MONSTRES, esthétique
Le jeu du monstrueux
La production du monstre constitue d'abord un jeu savant, de type combinatoire, guidé par une volonté de perpétuel renouvellement. Au xixe siècle, Grandville, un des plus grands dessinateurs fantastiques, décrit ainsi son travail de fabricateur de monstres : « J'ai imaginé quoi ? Des monstruosités gracieuses pour l'homme auquel il faut à tout prix du nouveau ; mais je n'invente pas, je ne fais qu'associer des éléments disparates et enter les unes sur les autres des formes antipathiques ou hétérogènes. » Léonard de Vinci donne une véritable recette de fabrication de monstres : « Si tu veux donner apparence naturelle à une bête imaginaire, supposons un dragon, prends la tête du mâtin ou du braque, les yeux du chat, les oreilles du hérisson, le museau du lièvre, le sourcil du lion, les tempes d'un vieux coq et le cou de la tortue. » Descartes (Méditations, I) utilise l'exemple des monstres pour définir l'imagination comme pratique combinatoire, d'ailleurs dévalorisée : « Car, de vrai, les peintres, lors même qu'ils s'étudient avec le plus d'artifice à représenter des sirènes et des satyres par des formes bizarres et extraordinaires, ne leur peuvent toutefois attribuer des formes et des natures entièrement nouvelles, mais font seulement un certain mélange et composition des membres de divers animaux. » En ce qui concerne le comment du monstre, la position cartésienne semble indiscutable ; elle permet d'ailleurs l'élaboration d'une classification rigoureuse des monstres.

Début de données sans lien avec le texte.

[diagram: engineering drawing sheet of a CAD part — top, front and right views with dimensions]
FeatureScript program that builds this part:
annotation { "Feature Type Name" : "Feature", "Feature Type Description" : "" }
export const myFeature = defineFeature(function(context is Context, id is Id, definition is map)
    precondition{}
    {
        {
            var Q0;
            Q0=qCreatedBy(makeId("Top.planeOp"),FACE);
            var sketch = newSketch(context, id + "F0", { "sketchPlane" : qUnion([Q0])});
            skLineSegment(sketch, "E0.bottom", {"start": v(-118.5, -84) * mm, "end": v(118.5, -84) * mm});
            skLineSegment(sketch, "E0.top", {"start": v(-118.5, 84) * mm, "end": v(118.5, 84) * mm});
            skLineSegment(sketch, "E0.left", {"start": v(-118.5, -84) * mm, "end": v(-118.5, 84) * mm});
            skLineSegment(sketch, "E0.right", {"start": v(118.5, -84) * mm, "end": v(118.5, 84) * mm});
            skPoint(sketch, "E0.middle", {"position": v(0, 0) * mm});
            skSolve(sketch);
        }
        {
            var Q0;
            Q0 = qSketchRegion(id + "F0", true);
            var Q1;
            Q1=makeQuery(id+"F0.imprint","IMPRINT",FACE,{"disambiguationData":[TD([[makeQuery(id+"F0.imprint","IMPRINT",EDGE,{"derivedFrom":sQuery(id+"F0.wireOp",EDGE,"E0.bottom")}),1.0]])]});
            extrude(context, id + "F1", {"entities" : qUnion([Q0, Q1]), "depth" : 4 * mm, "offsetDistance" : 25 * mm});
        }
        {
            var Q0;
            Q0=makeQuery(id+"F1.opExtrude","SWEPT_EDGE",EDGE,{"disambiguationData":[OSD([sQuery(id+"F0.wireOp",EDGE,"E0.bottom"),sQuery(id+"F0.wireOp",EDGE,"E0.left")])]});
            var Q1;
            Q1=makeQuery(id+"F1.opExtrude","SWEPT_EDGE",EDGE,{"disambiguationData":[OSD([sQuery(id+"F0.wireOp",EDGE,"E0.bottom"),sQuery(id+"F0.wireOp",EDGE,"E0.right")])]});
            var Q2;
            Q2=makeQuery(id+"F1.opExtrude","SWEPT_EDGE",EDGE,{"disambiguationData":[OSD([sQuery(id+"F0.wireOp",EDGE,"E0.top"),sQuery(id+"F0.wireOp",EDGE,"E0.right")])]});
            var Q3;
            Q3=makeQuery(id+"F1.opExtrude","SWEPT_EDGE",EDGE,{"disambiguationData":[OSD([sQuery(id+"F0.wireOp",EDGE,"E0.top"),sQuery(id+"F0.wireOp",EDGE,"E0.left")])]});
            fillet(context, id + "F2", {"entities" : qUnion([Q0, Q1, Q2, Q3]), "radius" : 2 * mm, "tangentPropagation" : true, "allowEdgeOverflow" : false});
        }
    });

Ce jeu avec les éléments qui constituent le monstre est en même temps un jeu qui met en relation cadre et forme. Pour l'art roman, Baltrušaitis (La Stylistique ornementale dans la sculpture romane) l'a montré : l'attraction du cadre, le souci du plein, la recherche d'un système de contact et de rapports, la reprise de thèmes ornementaux (la palmette, par exemple) agissent sur l'anatomie des êtres. Il s'agit d'occuper un espace précis : en conséquence, certains organes sont atrophiés, surdéveloppés ou déformés ; de nouvelles greffes permettent de remplir plus exactement les surfaces constituées par les tailloirs, les médaillons, les chapiteaux, les moulures. Très souvent, ces monstres s'achèvent en forme de serpent (dragons, hommes serpentiformes, etc.) ; V. H. Debidour (Le Bestiaire sculpté en France) explique l'intérêt ornemental de ces éléments : « L'amour des formes reptiliennes ne vient pas nécessairement d'une hantise de symbolisme du mal : mais cette forme animale est littéralement capable de tout épouser, toute verticale, toute horizontale, toute oblique et tous les passages de l'une à l'autre de ces lignes » ; elle offre une solution à des problèmes d'occupation d'espace.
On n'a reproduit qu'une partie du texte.